Women's Voices: Samaher B.- Home demolition

Report
from Women's Centre for Legal Aid and Counselling
Published on 23 Oct 2013 View Original

Name: Samaher B.
Age: 35 Location: Mak-hul, West Bank Date of incident: 23 September 2013 Nature of incident: Property destruction

On 23 September 2013, Israeli forces entered a small Palestinian village in the Jordan Valley and destroyed a number of homes.

Thirty-five year old Samaher lives with her husband and children in a small community in the Jordan Valley. The family lives in tents and raises sheep and cattle for a living. Three Israeli settlements have been constructed close to the land farmed by Samaher’s community, including Beqa’ot and Nahal Hemdat.

“On 23 September 2013, at about 3:00 a.m., one of my husband’s friends called and told us that he saw Israeli forces heading towards Mak-hul,” recalls Samaher. “We did not think that they were coming for us. A short time later about 20 to 30 military vehicles and two bulldozers entered Mak-hul and started to demolish our neighbors’ tents. Then the military approached our land and my legs became weak from fear. My children started to cry and were very scared. I moved them some distance from our tent so that they would not get hurt.”

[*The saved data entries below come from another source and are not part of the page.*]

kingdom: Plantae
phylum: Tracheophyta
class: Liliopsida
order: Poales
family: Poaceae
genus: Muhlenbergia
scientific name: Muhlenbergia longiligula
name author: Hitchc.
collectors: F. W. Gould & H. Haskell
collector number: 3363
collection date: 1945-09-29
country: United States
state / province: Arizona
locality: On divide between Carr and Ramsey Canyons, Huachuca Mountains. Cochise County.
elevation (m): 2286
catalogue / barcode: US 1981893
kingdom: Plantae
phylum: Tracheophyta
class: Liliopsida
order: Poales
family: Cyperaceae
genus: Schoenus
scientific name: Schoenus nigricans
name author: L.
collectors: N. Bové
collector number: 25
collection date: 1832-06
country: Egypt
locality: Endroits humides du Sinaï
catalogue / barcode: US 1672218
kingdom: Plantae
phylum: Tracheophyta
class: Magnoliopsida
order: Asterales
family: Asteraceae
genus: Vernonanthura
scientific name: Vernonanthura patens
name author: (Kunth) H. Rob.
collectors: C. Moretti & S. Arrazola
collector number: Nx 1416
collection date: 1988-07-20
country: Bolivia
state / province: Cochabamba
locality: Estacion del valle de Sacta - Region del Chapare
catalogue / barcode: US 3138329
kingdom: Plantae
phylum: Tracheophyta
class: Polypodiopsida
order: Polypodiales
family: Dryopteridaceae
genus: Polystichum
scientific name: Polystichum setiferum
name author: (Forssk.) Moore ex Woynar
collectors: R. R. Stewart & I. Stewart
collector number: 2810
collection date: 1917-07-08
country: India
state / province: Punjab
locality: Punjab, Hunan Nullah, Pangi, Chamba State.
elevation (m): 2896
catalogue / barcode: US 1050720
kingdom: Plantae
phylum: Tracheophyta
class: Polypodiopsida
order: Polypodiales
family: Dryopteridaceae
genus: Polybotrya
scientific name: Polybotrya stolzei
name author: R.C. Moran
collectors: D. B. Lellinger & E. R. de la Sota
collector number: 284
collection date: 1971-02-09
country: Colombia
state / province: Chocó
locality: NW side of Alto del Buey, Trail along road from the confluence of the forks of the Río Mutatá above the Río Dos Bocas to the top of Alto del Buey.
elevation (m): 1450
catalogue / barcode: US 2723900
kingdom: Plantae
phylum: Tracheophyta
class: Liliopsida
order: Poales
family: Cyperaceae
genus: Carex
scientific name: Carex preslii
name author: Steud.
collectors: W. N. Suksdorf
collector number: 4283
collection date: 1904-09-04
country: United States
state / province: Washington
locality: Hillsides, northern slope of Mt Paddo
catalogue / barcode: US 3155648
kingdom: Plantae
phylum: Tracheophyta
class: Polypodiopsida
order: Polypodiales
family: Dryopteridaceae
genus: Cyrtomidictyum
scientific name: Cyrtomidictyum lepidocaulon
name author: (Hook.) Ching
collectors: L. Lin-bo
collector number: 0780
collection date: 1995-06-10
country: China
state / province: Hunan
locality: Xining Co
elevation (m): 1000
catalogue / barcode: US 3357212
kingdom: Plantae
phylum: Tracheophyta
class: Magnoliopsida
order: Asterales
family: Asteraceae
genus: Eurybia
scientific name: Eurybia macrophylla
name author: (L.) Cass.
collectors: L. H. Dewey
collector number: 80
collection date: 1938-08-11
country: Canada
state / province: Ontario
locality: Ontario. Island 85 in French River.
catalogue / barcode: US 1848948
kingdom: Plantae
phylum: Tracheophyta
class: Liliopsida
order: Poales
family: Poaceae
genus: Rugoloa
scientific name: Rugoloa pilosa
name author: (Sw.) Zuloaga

“My brother-in-law tried to talk with the Israelis in order to stop them from demolishing our tents. The soldiers then started to push my brother-in-law away in a provocative manner. My brother-in-law responded by throwing stones at them and he was beaten up. My husband took his brother away and they kept their distance until the military had demolished our tents. I watched what was going on from a distance. I was in tears and felt helpless, there was nothing that I could do.”

“The military brought with them a few workers to pull out the furniture before they started to knock down the tents. The workers only managed to pull a few things out and placed them next to the tent. However, the items that were pulled out were damaged when the bulldozer dumped the remains of the tent on them. Meanwhile, the military set up a check point at the entrance to the village so that the press and supporters could not approach and see what was happening. After the tents were demolished, we lost five sheep which died as a result of heat exposure. This in turn affected our income.”

“My children are now traumatized; they scream at night and wet their bed, especially my daughter Shyma. Every time we try to rebuild the tents, the military comes back and knocks them down. We do not know how long this will continue, but we will stand up for our rights, our source of income and our homes.”